Publication date: Apr 15, 2019
Electric cell-substrate impedance sensing (ECIS) is an impedance-based method for monitoring changes in cell behaviour in real-time. In this paper, we highlight the importance of ECIS in measuring the kinetics of human melanoma cell invasion across human brain endothelium. ECIS data can be mathematically modelled to assess which component of the endothelial paracellular and basolateral barriers is being affected and when. Our results reveal that a range of human melanoma cells can mediate disruption of human brain endothelium, primarily involving the paracellular route, as demonstrated by ECIS. The sensitivity of ECIS also reveals that the paracellular barrier weakens within 30-60 min of the melanoma cells being added to the apical face of the endothelial cells. Imaging reveals pronounced localisation of the melanoma cells at the paracellular junctions consistent with paracellular migration.
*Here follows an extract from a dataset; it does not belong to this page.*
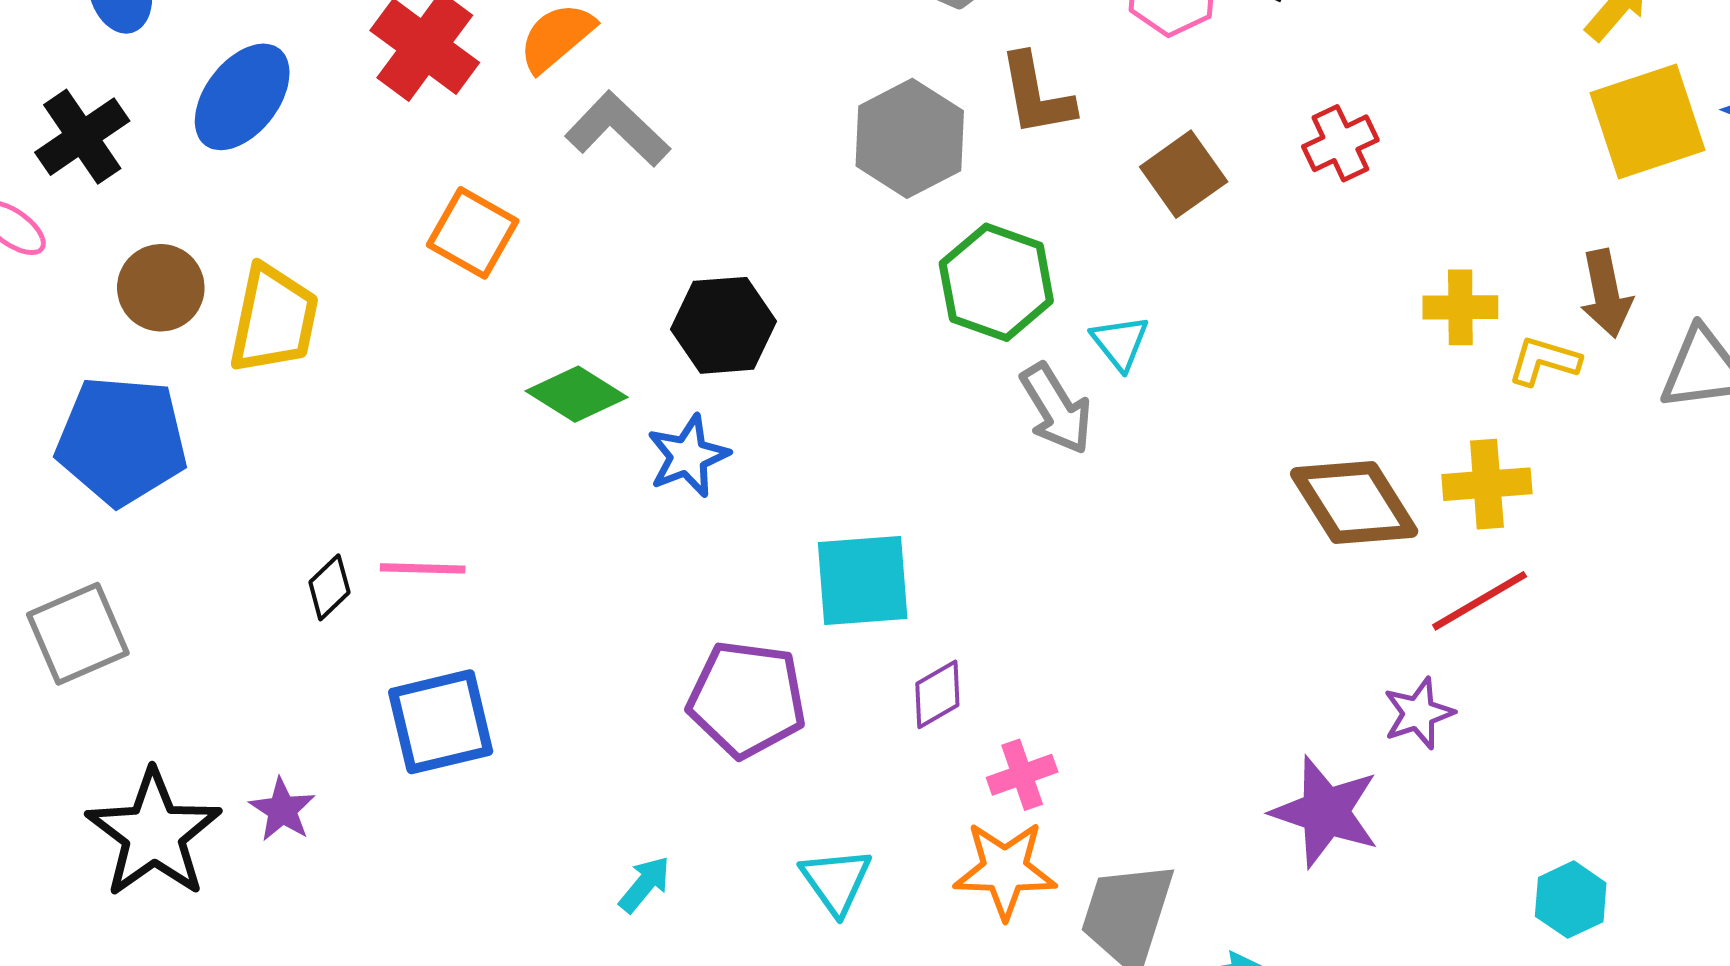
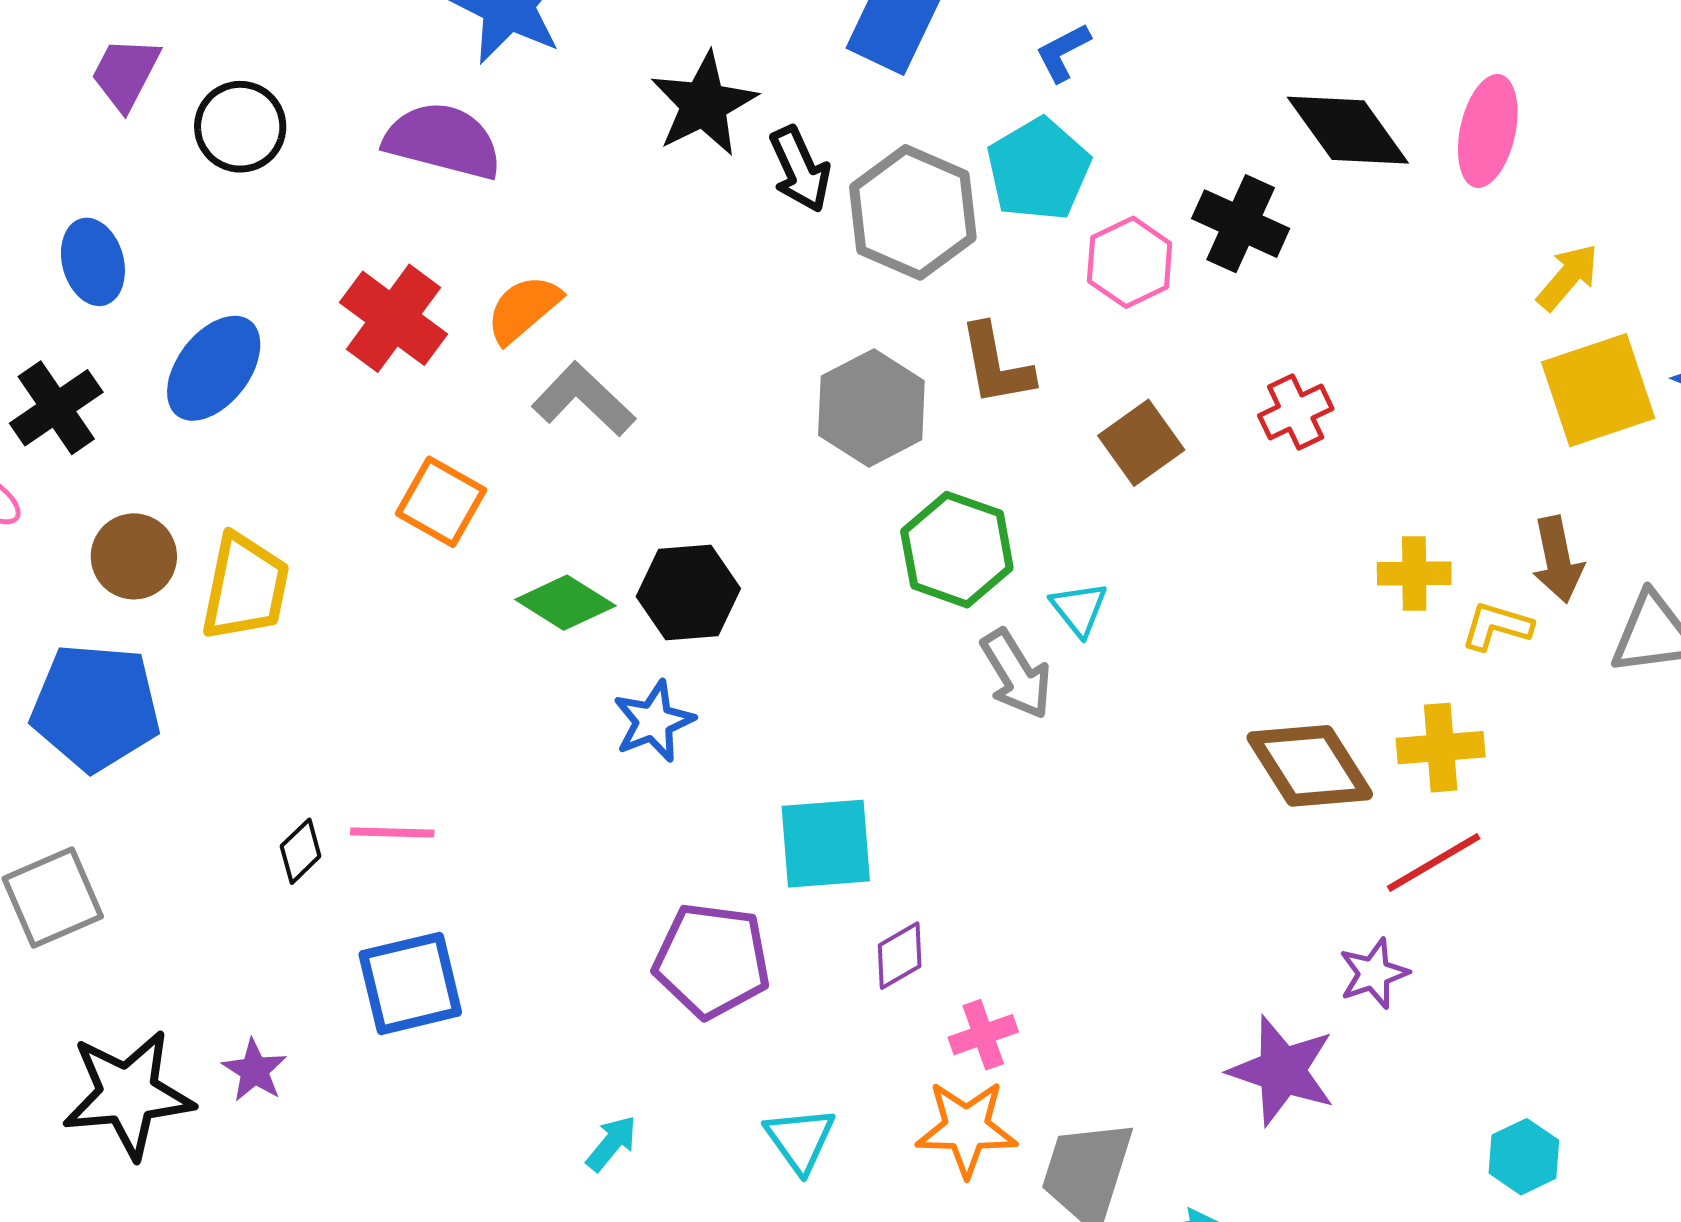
green diamond: (577, 394) -> (565, 603), moved
black star: (154, 834) -> (128, 1094), turned 30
Time-lapse imaging further reveals junctional opening and disruption of the endothelial monolayer by the invasive melanoma cells all within several hours. We suggest that the ability of ECIS to resolve changes to barrier integrity in real time, and to determine the route of migration, provides a powerful tool for future studies investigating the key molecules involved in the invasive process of cancer cells.
Anchan, A., Kalogirou-Baldwin, P., Johnson, R., Kho, D.T., Joseph, W., Hucklesby, J., Finlay, G.J., O’Carroll, S.J., Angel, C.E., and Graham, E.S. Real-Time Measurement of Melanoma Cell-Mediated Human Brain Endothelial Barrier Disruption Using Electric Cell-Substrate Impedance Sensing Technology. 22345. 2019 Biosensors (Basel) (9):2.